=== TASK INSTRUCTIONS ===
Pull every line containing "Public" from the entries.

(Data items)

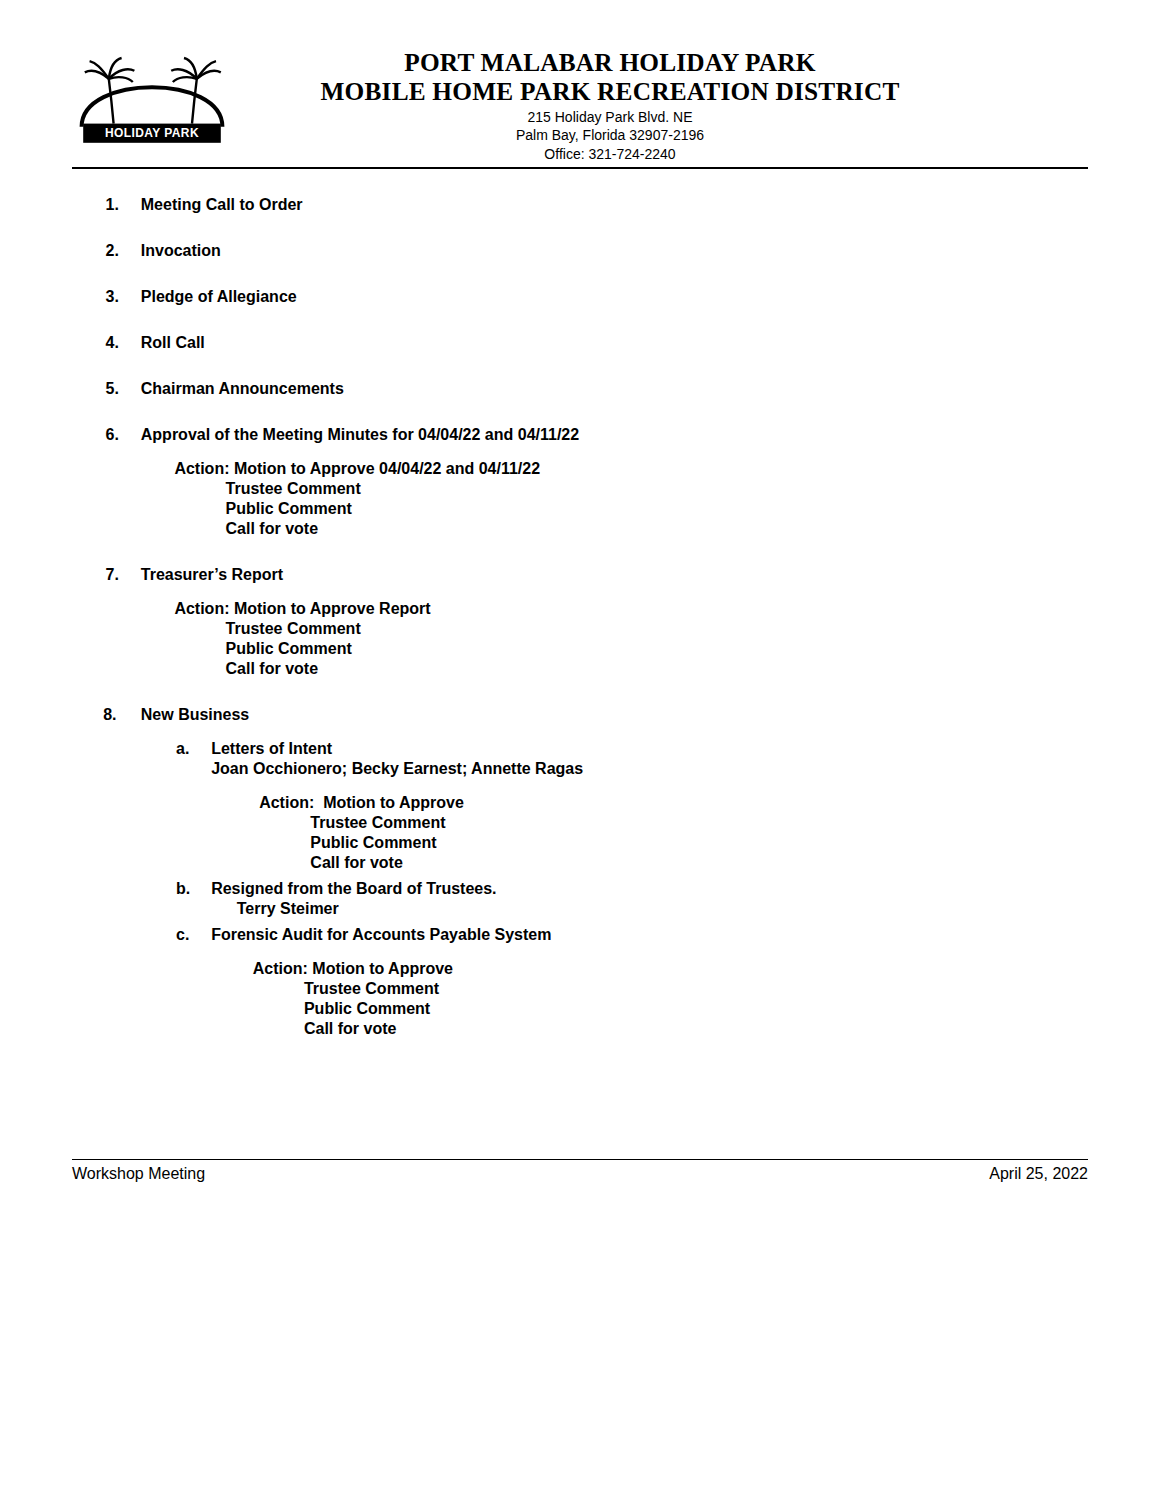HOLIDAY PARK
PORT MALABAR HOLIDAY PARK
MOBILE HOME PARK RECREATION DISTRICT
215 Holiday Park Blvd. NE
Palm Bay, Florida 32907-2196
Office: 321-724-2240
Meeting Call to Order
Invocation
Pledge of Allegiance
Roll Call
Chairman Announcements
Approval of the Meeting Minutes for 04/04/22 and 04/11/22
Action: Motion to Approve 04/04/22 and 04/11/22 Trustee Comment Public Comment Call for vote
Treasurer’s Report
Action: Motion to Approve Report Trustee Comment Public Comment Call for vote
New Business
Letters of Intent Joan Occhionero; Becky Earnest; Annette Ragas
Action: Motion to Approve Trustee Comment Public Comment Call for vote
Resigned from the Board of Trustees. Terry Steimer
Forensic Audit for Accounts Payable System
Action: Motion to Approve Trustee Comment Public Comment Call for vote
Workshop Meeting
April 25, 2022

=== TASK RESULT ===
Action: Motion to Approve 04/04/22 and 04/11/22 Trustee Comment Public Comment Call for vote
Action: Motion to Approve Report Trustee Comment Public Comment Call for vote
Action: Motion to Approve Trustee Comment Public Comment Call for vote
Action: Motion to Approve Trustee Comment Public Comment Call for vote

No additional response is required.